In der Gegenüberstellung der Begriffe ‚Medium’ und ‚Format’ liegt die Gefahr der Anwendung einer simplifizierenden Inhalt/Form-Logik. Vor diesem Hintergrund erweist sich die Befragung des Film-Staunens als aufschlussreich, insofern sie mit dem Wegfall der anthropomedialen Triebfeder in der digitalen Bildgenese einerseits eine grundlegende Veränderung des Mediums postuliert, andererseits seine Tendenz zur hypermimetischen Reproduktion der ästhetischen Erscheinung seiner analogen Vor Bilder reflektiert. Das Format ist keine nachgeordnete Formgebung eines Mediums und gleichzeitig ist letzterem ein formalästhetisches Kontinuitätsbemühen eigen, das einen solchen Anschein erweckt. Mit dieser Reflexion holt der Vortag eine medienhistorische Dimension ein und öffnet sich für die Diskussion von Transformations-dynamiken des Kinematographischen in seiner sog. ‚postkinematographischen’ Phase.

 

Katarzyna Włoszczyńska, M.A., Doktorandin an der Bauhaus-Universität Weimar mit einem Dissertationsprojekt zu medialen Praktiken des re-make und Promotionsstipendiatin der Studienstiftung des deutschen Volkes.
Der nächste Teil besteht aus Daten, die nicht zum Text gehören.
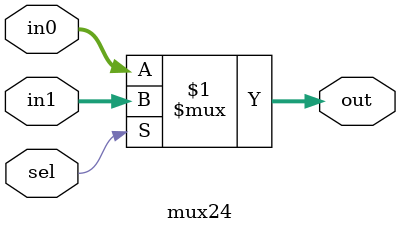
<source format=v>
module mux24(sel, in0, in1, out);

input sel;
input [23:0] in0, in1;
output [23:0] out;

assign out = (sel)? in1 : in0;

endmodule

</source>
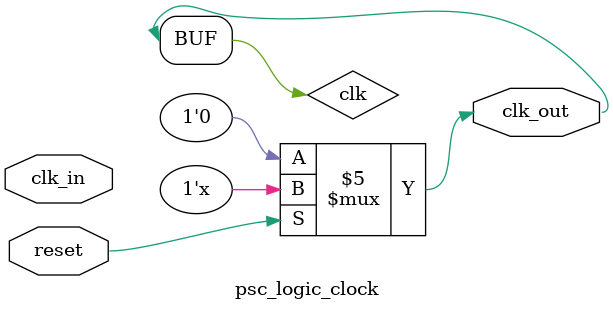
<source format=v>
module psc_logic_clock (
	input  wire clk_in,
	input  wire reset,
	output wire clk_out
);

	reg is_reset = 1'b0;
	reg clk      = 1'b0;
	
	assign clk_out = clk;
	always @(clk_in or reset) begin
		if (reset)
			is_reset <= 1'b1;
		else begin
			if (is_reset)
				clk <= clk_in;
			else
				clk <= 1'b0;
		end
	end

endmodule
</source>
Studium der Medienwissenschaft, Psychologie und Interkulturellen Wirtschaftskommunikation in Jena (Friedrich-Schiller-Universität) sowie der Filmwissenschaft, Philosophie und Kunstgeschichte in Krakau (Uniwersytet Jagielloński). 2011–2013 Lehrtätigkeit (Filmwissenschaft) am Lehrstuhl für Geschichte und Ästhetik der Medien in Jena. 2013–2014 Jahresforschungsstipendiatin am Deutschen Forum für Kunstgeschichte in Paris. Seit 2014 Koordinatorin der AG Medienphilosophie der Gesellschaft für Medienwissenschaft. 2015–2016 wissenschaftliche Mitarbeiterin am Internationalen Kolleg für Kulturtechnikforschung und Medienphilosophie in Weimar.